Appare, e già questo è un segno di sovrana sollecitudine, si rivolge a chi la ascolta e dice ciò che ci si aspetta da lei. Ricorda il «momento sempre più impegnativo e… di rottura nella vita del Paese», i lutti, le difficoltà finanziarie, «gli enormi cambiamenti nella quotidianità di tutti». Ringrazia gli operatori della sanità, il duro lavoro di chi, fuori, assolve al dovere di ogni giorno, e chi aiuta in casa persone più vulnerabili. Sottolinea che «insieme stiamo affrontando questa malattia» e che l’unità e la risolutezza sono le condizioni per superarla. Poi guarda avanti, nella posizione di chi il tempo lo misura sulla lunga durata, e si augura che i posteri potranno dire che «i britannici di questa generazione sono stati forti, come ogni altra volta».

E infine chiude sul pilastro delle doti british: l’autodisciplina, la tranquilla risolutezza «condite dal buon umore». Una sintesi antropologica enunciata con fierezza secolare. Insomma, Elisabetta ricorda, ringrazia, rassicura, spera. Come un augusto genitore – con in più la Corona – che si prende cura dei figli che in questo caso sono il popolo britannico. Nessun accenno ai reami del Commonwealth che pure sono sotto la sua sovranità.

I British la sentiranno sicuramente come un’apparizione salutare, non dico salvifica o taumaturgica, come accadeva con i Re francesi a cui per secoli si attribuiva il potere di guarire dalla scrofolosi. Nello stesso momento in cui Elisabetta parlava alla Country, il primo ministro Boris Johnson veniva ricoverato per accertamenti legati all’infezione contratta una decina di giorni fa. Non è il caso di ironizzare, e però come non notare la tempra inossidabile della Regina a fronte del suo premier decisionista e un poco scapestrato!?

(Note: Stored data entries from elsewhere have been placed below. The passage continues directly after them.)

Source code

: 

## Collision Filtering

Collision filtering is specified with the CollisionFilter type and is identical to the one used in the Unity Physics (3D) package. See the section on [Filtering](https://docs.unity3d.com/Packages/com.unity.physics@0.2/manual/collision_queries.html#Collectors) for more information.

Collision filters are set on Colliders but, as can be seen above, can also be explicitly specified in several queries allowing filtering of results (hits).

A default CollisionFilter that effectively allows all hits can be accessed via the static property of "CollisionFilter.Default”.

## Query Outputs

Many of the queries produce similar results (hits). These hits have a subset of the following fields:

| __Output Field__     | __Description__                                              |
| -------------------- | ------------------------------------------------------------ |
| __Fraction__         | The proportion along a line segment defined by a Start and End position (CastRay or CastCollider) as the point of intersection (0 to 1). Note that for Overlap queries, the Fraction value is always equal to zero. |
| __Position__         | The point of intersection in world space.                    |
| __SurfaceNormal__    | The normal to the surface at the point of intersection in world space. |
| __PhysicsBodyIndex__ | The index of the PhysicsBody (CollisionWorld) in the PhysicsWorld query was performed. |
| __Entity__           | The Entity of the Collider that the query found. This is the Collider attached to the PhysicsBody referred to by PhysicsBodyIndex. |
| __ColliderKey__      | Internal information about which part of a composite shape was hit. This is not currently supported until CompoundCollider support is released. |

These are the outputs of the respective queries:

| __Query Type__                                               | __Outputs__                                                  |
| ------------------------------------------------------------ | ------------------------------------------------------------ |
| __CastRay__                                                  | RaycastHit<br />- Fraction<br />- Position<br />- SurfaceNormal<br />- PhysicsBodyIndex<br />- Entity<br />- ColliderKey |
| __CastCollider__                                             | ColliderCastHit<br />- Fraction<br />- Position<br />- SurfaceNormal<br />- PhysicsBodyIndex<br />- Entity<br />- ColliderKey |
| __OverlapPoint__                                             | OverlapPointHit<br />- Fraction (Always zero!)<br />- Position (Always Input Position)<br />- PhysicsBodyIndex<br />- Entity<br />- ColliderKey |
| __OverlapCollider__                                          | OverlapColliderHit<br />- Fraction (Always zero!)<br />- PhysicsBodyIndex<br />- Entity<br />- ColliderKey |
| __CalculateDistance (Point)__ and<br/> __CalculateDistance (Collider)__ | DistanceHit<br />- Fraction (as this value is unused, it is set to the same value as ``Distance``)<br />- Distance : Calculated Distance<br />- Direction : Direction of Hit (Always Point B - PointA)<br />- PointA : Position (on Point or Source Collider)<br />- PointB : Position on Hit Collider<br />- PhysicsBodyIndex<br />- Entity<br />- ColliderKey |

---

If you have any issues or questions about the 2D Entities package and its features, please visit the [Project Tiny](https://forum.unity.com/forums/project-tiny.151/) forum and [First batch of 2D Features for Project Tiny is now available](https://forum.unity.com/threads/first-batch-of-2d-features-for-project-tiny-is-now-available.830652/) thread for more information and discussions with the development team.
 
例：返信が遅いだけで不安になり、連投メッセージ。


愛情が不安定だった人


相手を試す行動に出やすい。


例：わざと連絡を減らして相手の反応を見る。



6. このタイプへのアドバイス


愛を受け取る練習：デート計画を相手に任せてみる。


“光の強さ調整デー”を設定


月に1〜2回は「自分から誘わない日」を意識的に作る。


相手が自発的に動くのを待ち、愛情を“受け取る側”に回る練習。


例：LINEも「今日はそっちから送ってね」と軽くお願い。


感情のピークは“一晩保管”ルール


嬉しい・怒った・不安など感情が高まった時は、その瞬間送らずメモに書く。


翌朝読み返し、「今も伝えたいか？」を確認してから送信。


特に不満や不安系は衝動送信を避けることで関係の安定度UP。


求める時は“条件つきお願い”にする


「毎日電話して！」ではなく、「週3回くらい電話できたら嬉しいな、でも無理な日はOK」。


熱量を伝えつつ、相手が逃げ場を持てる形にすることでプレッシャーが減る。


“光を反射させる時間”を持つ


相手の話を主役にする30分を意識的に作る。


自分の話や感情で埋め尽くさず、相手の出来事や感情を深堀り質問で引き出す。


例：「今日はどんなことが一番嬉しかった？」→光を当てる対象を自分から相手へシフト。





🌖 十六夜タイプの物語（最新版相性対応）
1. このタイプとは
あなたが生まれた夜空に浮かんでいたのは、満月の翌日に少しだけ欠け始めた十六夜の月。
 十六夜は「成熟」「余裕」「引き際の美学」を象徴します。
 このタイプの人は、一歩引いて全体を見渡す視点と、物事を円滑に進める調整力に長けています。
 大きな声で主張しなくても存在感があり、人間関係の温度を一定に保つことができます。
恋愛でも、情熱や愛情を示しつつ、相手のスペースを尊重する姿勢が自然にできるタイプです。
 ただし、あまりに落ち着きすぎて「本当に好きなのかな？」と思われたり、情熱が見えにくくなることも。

E viene da pensare a quando, fra decenni e decenni, la Queen più longeva, capace di battere anche il record di durata della Regina Vittoria, non potrà più apparire, e verranno a sostituirla eredi in cui si fatica a riconoscere la stessa monolitica complessione. Ma, forse, ne abbiamo il sospetto, la Regina potrebbe anche non essere sottoposta alle contingenze della nostra vita… A noi, che di lei sudditi non siamo, la sua vista ha ricordato il cielo che un tempo si pensava delle stelle fisse, quelle che risplendono comunque e in ogni caso. Qualunque cosa accada quaggiù.